Cada una de las personas con un perfil en la red social es un habitante de la población y entre ellos hay conocidos y desconocidos. Cada una de las cosas que hacemos repercute en el receptor (desde una fotografía hasta un post) que a la vez repercutirá en otros. Cada foto de perfil es una imagen de presentación, la manera en que nos introducimos ante el mundo, la famosa primera impresión. La gente interactúa en esa gran ágora de la misma manera que se hace o solía hacer en un parque o plaza: compartiendo (desde un chisme, chiste, rumor, noticia, hasta consternación, alegría o enojo).

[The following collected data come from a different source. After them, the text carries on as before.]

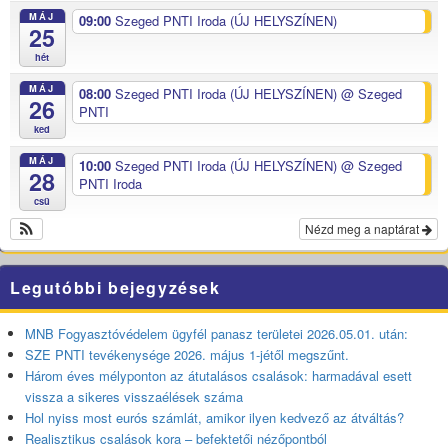
MÁJ
09:00
Szeged PNTI Iroda (ÚJ HELYSZÍNEN)
25
hét
MÁJ
08:00
Szeged PNTI Iroda (ÚJ HELYSZÍNEN)
@ Szeged
26
PNTI
ked
MÁJ
10:00
Szeged PNTI Iroda (ÚJ HELYSZÍNEN)
@ Szeged
28
PNTI Iroda
csü
Nézd meg a naptárat
Legutóbbi bejegyzések
MNB Fogyasztóvédelem ügyfél panasz területei 2026.05.01. után:
SZE PNTI tevékenysége 2026. május 1-jétől megszűnt.
Három éves mélyponton az átutalásos csalások: harmadával esett
vissza a sikeres visszaélések száma
Hol nyiss most eurós számlát, amikor ilyen kedvező az átváltás?
Realisztikus csalások kora – befektetői nézőpontból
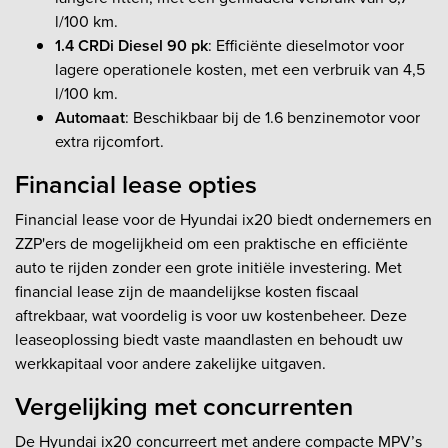
l/100 km.
1.4 CRDi Diesel 90 pk
: Efficiënte dieselmotor voor
lagere operationele kosten, met een verbruik van 4,5
l/100 km.
Automaat
: Beschikbaar bij de 1.6 benzinemotor voor
extra rijcomfort.
Financial lease opties
Financial lease voor de Hyundai ix20 biedt ondernemers en
ZZP'ers de mogelijkheid om een praktische en efficiënte
auto te rijden zonder een grote initiële investering. Met
financial lease zijn de maandelijkse kosten fiscaal
aftrekbaar, wat voordelig is voor uw kostenbeheer. Deze
leaseoplossing biedt vaste maandlasten en behoudt uw
werkkapitaal voor andere zakelijke uitgaven.
Vergelijking met concurrenten
De Hyundai ix20 concurreert met andere compacte MPV’s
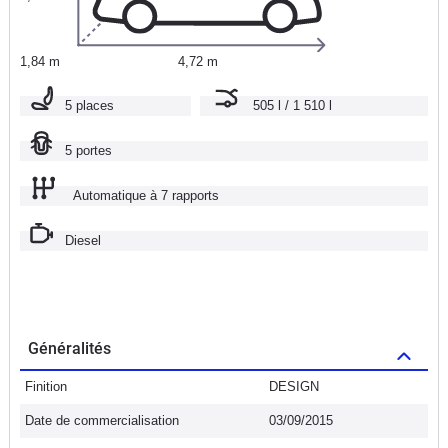
1,84 m
4,72 m
5 places
505 l / 1 510 l
5 portes
Automatique à 7 rapports
Diesel
Généralités
Finition
DESIGN
Date de commercialisation
03/09/2015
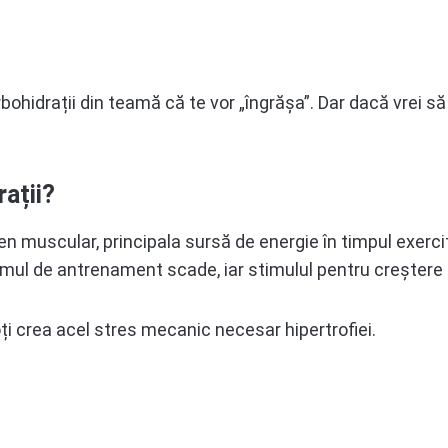
rbohidrații din teamă că te vor „îngrășa”. Dar dacă vrei 
ații?
en muscular, principala sursă de energie în timpul exerci
lumul de antrenament scade, iar stimulul pentru creștere 
oți crea acel stres mecanic necesar hipertrofiei.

El lado oscuro de todo medio social son los límites. La gente llega a creer que tiene un derecho por sobre usted pues información es poder. Y lo que sobra en la vida real, como digital, es eso: información. Así que si la gente sabe algo de usted o tiene acceso a usted, en menor o mayor escala, digamos que volvemos a los tiempos feudales donde las personas tenían poder sobre usted por terrenos o posesiones. La gran diferencia acá es que los roles se invierten y es lo que pertenece a uno, lo que da poder a ellos. Por ende, hablando de limites, somos una sociedad limítrofe. Somos el equivalente a un continente sin fronteras, somos hijos de la globalización; del todo es de todos.
Y al igual que en la vida real, en la vida digital existen dos realidades alternas; siendo la primera la secundaria y la secundaria la primaria. En ese mundo digital, escenario principal, somos panteras negras, somos unidades, somos relojes al compás del tic tac, atentos a las tendencias, prontos para compartir o publicar, un ejercito de hormigas obreras marchando en pro de su hormiguero. Mientras que, en el escenario secundario, en el mundo de allá afuera, somos una masa segregada, distanciada, apartada, indiferente de los demás. En uno vivimos la utopía, en otro vivimos la áspera realidad. Y los portales a ambas dimensiones se encuentran tan estrechamente ligados y constantemente abiertos que cuesta trabajo distinguir cuál es la realidad.